Among the many vendors producing, selling, and/or distributing licensed kits:

  • Diamond Art Club, which touts its licensing deals with independent artists and other properties. It introduced a collection with Cheryl Burke, a dancer and TV host best known for her work on Dancing with the Stars and a diamond painting aficionado, last year. It also offers the works of artists, including what it bills as the largest collection of diamond art available from illustrator Abraham Hunter, a collection with YouTuber and artist Baylee Rae, and a range with Chuck Pinson. The company experienced triple-digit year-on-year growth in 2020, when it entered the wholesale channel. It expects to announce licensing deals with several studios in 2021.

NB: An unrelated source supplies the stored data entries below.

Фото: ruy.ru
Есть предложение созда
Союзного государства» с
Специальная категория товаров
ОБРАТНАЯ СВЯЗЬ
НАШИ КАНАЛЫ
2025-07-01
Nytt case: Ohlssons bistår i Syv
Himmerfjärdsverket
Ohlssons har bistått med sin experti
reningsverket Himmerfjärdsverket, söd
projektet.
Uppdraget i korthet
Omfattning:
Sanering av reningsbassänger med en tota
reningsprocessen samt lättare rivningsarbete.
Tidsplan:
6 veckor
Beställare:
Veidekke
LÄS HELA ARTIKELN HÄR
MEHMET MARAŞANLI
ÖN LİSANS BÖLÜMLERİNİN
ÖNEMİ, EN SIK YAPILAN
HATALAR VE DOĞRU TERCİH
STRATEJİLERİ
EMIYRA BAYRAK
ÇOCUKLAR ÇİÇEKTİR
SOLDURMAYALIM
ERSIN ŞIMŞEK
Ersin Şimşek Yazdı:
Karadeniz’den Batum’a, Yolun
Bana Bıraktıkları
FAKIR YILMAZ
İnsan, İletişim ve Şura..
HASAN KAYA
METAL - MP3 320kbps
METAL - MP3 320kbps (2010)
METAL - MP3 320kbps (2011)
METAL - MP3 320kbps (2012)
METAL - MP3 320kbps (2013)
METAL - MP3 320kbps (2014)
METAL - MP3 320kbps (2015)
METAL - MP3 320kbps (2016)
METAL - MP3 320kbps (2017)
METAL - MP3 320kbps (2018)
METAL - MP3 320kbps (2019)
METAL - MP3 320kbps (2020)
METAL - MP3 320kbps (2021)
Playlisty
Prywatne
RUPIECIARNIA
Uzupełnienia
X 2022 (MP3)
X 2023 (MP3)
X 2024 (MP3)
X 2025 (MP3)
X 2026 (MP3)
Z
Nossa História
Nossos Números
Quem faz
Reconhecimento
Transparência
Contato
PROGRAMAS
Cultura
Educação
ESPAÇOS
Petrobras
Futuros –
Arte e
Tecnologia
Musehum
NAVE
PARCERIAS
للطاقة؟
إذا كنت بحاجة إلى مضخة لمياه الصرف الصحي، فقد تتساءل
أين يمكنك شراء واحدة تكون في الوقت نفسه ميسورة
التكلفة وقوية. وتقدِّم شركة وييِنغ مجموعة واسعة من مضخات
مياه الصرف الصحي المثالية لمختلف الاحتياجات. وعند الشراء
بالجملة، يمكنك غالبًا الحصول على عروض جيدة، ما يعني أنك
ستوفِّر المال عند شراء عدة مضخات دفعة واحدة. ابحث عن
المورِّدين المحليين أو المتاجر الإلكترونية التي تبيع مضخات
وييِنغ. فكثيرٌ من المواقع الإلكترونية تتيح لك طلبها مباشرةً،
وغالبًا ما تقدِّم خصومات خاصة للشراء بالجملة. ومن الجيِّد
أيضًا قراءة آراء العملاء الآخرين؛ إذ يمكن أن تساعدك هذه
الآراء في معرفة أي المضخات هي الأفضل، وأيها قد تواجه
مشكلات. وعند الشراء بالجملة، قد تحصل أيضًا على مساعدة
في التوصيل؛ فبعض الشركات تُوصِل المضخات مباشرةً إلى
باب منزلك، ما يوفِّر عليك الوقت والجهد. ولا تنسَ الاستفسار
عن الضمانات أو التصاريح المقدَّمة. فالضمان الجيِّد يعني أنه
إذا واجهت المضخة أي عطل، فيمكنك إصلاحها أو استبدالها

  • Diamond Dotz, which prominently highlighted its new license with Disney at Toy Fair 2020 and also has collections with Peanuts and Ohio State. It oversees a Diamond Dotz at Home brand, a home party and community platform, and supplies Diamond Dotz beads and accessories to other craft marketers, both for licensed and unlicensed kits. This helps its partners get into the diamond-art game and has established Diamond Dotz as a leading brand, both online and in retail locations. Both Camelot Dotz, a brand of the fabric licensee Camelot, and diamond art kits from Leisure Arts, a publisher of needle arts books and patterns, are “powered by Diamond Dotz,” with licensed examples offered by the two ranging from Warner Bros. and Norman Rockwell to the NFL and NHL.
  • Dreamer Designs, which sells kits featuring images from a roster of 21 artists. These include Sagittarius Gallery, which creates pop culture paintings in the style of Van Gogh, including a Grumpy Cat image; Barbara Felisky, who specializes in scenes of yards and porches; and Michael Humphries, whose work includes several images of lighthouses. Some of the artists sell just one or a few images through Dreamer, while others have collections of nearly a dozen works.
  • Treasure Studios Art, which features the work of more than a dozen artists, ranging from Debra Dickson to Lizzy Falcon to Howard Robinson. The latter is a painter of animals with a well-established licensing program, including for his Selfies brand, some examples of which are included among his Treasure Studios’ portfolio.
  • Paint with Diamonds, the company that holds claim to bringing the craft to North America and offers more than 3,000 officially licensed kits. It highlights collections with artists Jim Warren, Dean Russo, Paul Walsh, Ricardo Chavez-Mendez, Shannon Roberts, and Shiloh Sophia McCloud. In addition, it offers a range of artistic renditions of musicians and other celebrities, incorporating images of Elvis, The Beatles, Marilyn Monroe, David Bowie, Michael Jackson, and others, including several by Warren.
  • Craftibly, a bricks-and-mortar store in Fort Worth, Texas, that specializes only in diamond art and also has an online presence. It offers works from a variety of artists. The most recent additions, announced in March, include Jody Bergsma with six images, Mark Daehlin with seven, Dennis Lewan with six, and David Rottinghouse with four.
  • Craft Buddy, a U.K. company that markets its diamond painting kits under the Crystal Art brand. It signed a license with Disney in November 2020, and also offers a collection of Crystal Art kits under the Thomas Kinkade license.
  • Diamond Painting Kits, which is based in the Netherlands and offers kits under the Diamond Art Home brand in the U.S. and U.K. It sells a line of Disney kits in mosaic and stained-glass styles, as well as simple designs of younger versions of characters such as Pooh and others.
  • Diamond Paintings U.K., which is based in the Philippines and ships to the U.K. and Europe. It offers kits tied to 14 English football clubs, as well as character-related products for a range of Disney properties, Barbie, Peanuts, Marvel and DC Comics, The Gruffalo, SpongeBob, and Spyro the Dragon.

This is a craft that has taken off globally, and other vendors and retailers across the world also manufacture and/or sell licensed kits. In addition to a strong ecommerce presence, both through these specialists and generalist players such as Amazon, diamond art kits are sold through craft chains such as Joann, Michael’s, Hobby Lobby, and their international equivalents, as well as at mass merchants including Walmart and Target.